▶ **DATASET EXTRACT**
==*==

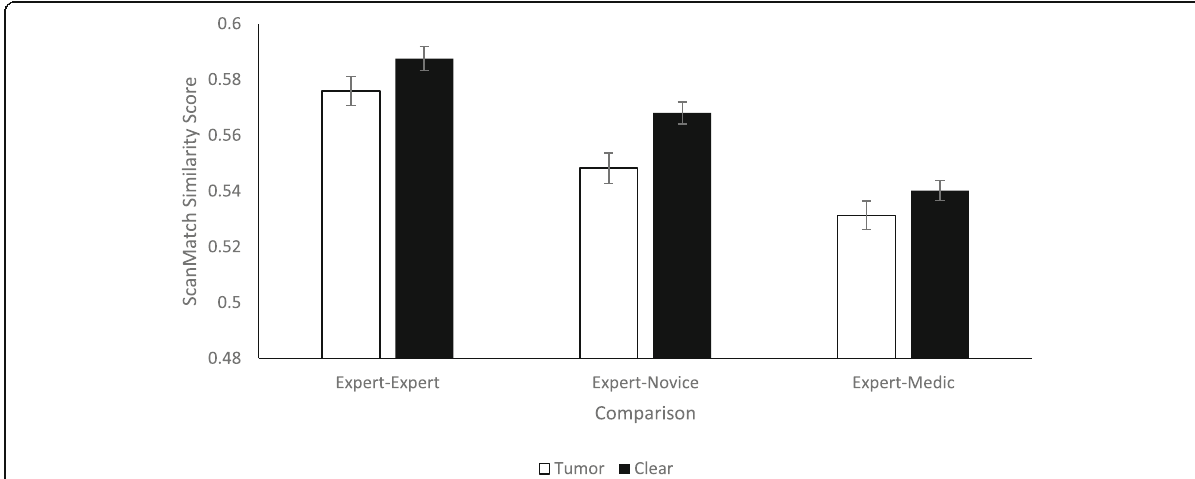
Fig. 6 Interaction between between-group comparison and diagnosis on ScanMatch similarity score when Experts are the reference group. Error bars represent standard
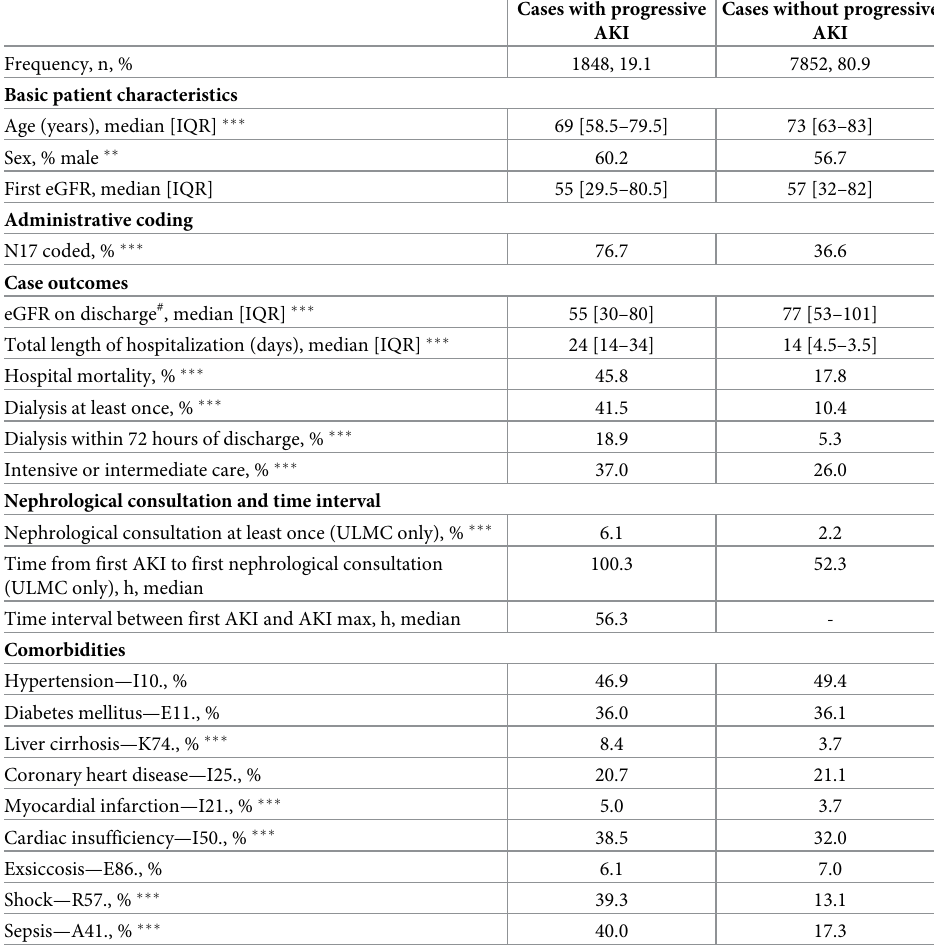
Table 5. Comparison of cases with progressive and non-progressive AKI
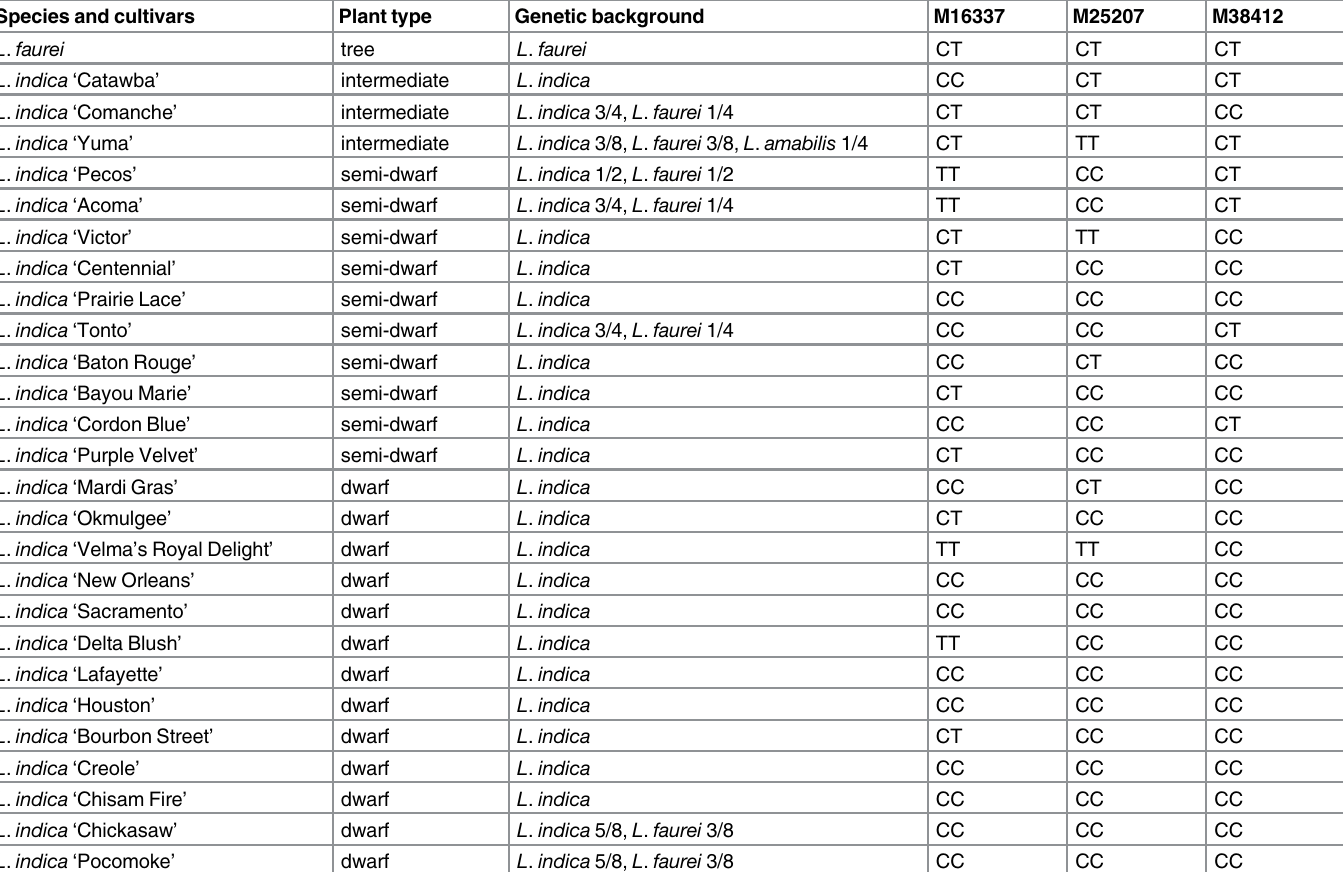
Table 7. Testing the SNP markers in a set of 28 Lagerstroemia stocks with diverse plant architectures. Species and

==*==

▶ **ASSIGNMENT**
Count every line of the data above that includes the word "Table", then state the total and nothing more.

▶ **COMPLETED TASK**
2